■ **Extracted records**
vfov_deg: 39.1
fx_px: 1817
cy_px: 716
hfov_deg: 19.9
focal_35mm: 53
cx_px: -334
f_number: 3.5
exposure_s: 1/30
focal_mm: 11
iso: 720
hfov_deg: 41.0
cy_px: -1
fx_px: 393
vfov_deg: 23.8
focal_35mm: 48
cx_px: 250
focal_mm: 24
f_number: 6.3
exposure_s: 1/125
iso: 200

--

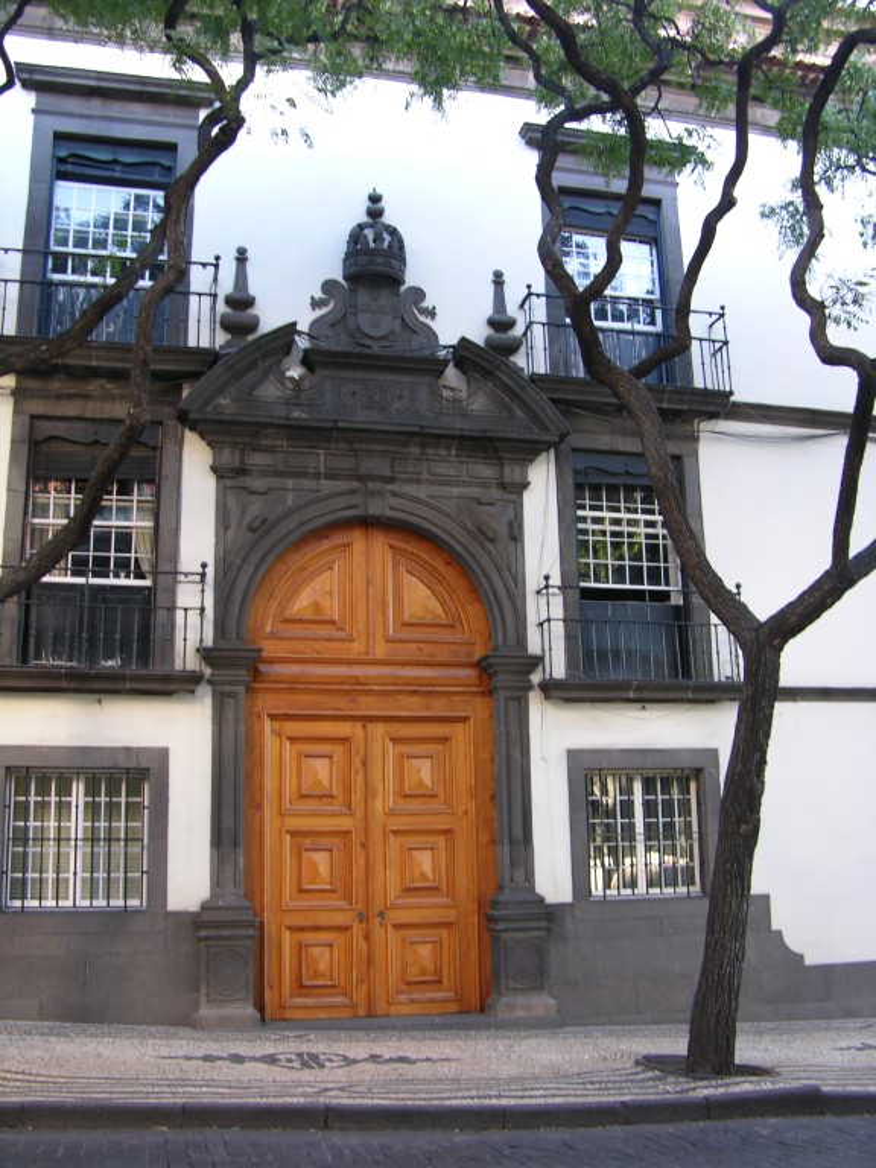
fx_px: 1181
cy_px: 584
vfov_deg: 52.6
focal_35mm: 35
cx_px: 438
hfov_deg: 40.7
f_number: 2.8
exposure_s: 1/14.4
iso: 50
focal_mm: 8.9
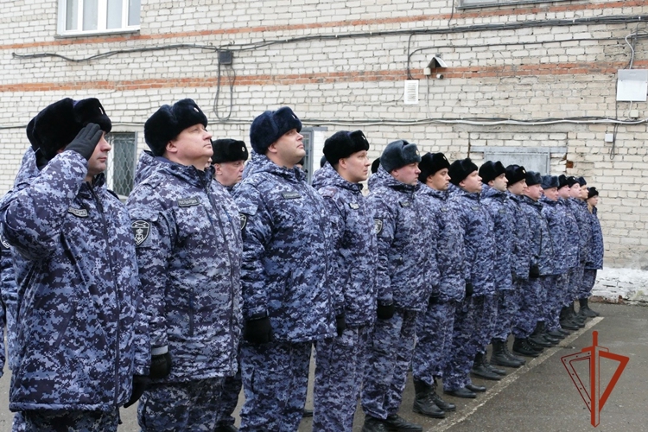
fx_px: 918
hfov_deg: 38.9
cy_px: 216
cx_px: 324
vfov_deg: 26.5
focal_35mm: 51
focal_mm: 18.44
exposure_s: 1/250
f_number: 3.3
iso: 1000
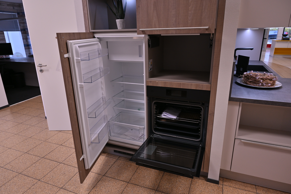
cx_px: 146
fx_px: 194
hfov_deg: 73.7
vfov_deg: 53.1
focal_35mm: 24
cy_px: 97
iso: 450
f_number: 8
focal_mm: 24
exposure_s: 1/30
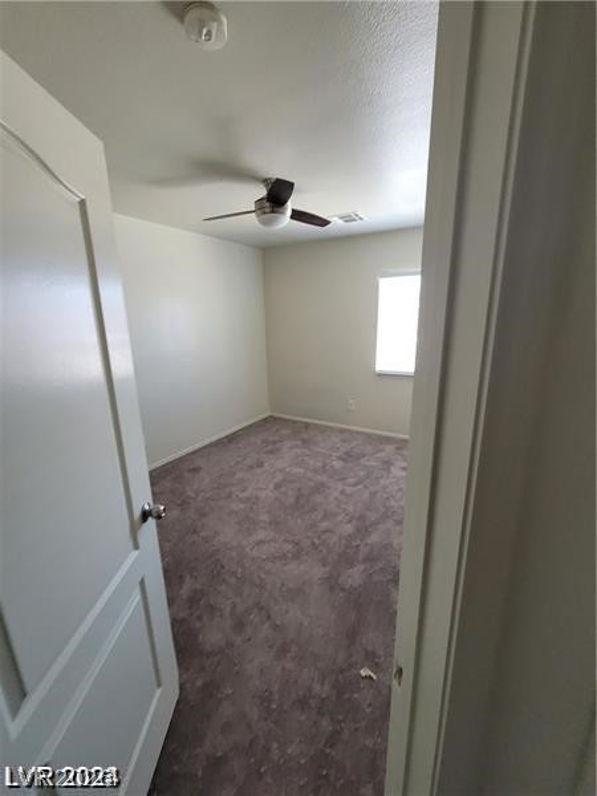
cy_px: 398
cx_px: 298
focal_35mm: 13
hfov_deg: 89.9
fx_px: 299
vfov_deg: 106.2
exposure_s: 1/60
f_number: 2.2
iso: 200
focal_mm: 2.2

■ **What the task asks**
Now transcribe the lines above exactly, starting at the line containing "focal_35mm: 35" and ending at the line containing "focal_mm: 2.2", both lines included, pictures excluded.

■ **Your response**
focal_35mm: 35
cx_px: 438
hfov_deg: 40.7
f_number: 2.8
exposure_s: 1/14.4
iso: 50
focal_mm: 8.9
fx_px: 918
hfov_deg: 38.9
cy_px: 216
cx_px: 324
vfov_deg: 26.5
focal_35mm: 51
focal_mm: 18.44
exposure_s: 1/250
f_number: 3.3
iso: 1000
cx_px: 146
fx_px: 194
hfov_deg: 73.7
vfov_deg: 53.1
focal_35mm: 24
cy_px: 97
iso: 450
f_number: 8
focal_mm: 24
exposure_s: 1/30
cy_px: 398
cx_px: 298
focal_35mm: 13
hfov_deg: 89.9
fx_px: 299
vfov_deg: 106.2
exposure_s: 1/60
f_number: 2.2
iso: 200
focal_mm: 2.2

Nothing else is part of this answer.